Subject age, gender and presence of HIV infection were recorded. Details of the clinical presentation were collected, including duration of ophthalmic symptoms at diagnosis, laterality of uveitis, and ophthalmological findings at diagnosis (i.e. best-corrected Snellen visual acuity, intraocular pressure, and assessment of ocular inflammation and complications by slit lamp examination and dilated fundoscopy). Uveitis was classified according to the Anatomic Classification of Uveitis, as described in the Standardization of Uveitis Nomenclature (SUN) for Reporting Clinical Data39. Details of medical management, and visual acuity and ocular complications during follow-up were recorded. Cataract was defined as any degree of lens opacification by slit lamp examination after pupillary dilation. Ocular hypertension was recorded when intraocular pressure measured over 21 mmHg by Goldmann applanation tonometry, and glaucoma was diagnosed if the raised intraocular pressure was associated with optic nerve fiber layer thinning and/or typical visual field defects. A clinical diagnosis of epiretinal membrane was verified by optical coherence tomography (OCT), and presence of cystoid macular edema, choroidal neovascularization and retinal vascular occlusion was confirmed by OCT and/or fluorescein angiography.

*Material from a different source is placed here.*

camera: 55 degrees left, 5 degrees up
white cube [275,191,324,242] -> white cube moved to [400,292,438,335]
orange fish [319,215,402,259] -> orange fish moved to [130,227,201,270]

Statistical analyses were performed using SPSS 16.0 for Windows (SPSS, Inc, Chicago, IL). Continuous variables were expressed as mean plus/minus standard deviation (SD), or median and range. Categorical variables were expressed as absolute and relative frequencies. Pearson’s chi-square test, Student’s t-test and Mann-Whitney U test were used to assess differences between clinical variables for HIV-positive and HIV-negative individuals. For subjects with bilateral involvement, both eyes were included in analyses, and generalized estimating equation (GEE) models were implemented to account for inter-eye correlations. Fisher’s exact test was used when sample size was too small for a GEE model. Incidence rate for each ocular complication was calculated as number of events divided by sum of eye-years of at-risk eyes, and Poisson 95% confidence intervals (CIs) were calculated for incidence rates. Cumulative risk of an ocular complication was estimated using the Kaplan-Meier method and compared using the log-rank test. A p-value less than 0.05 defined a statistically significant difference. All data generated or analysed during this study are included in this published article.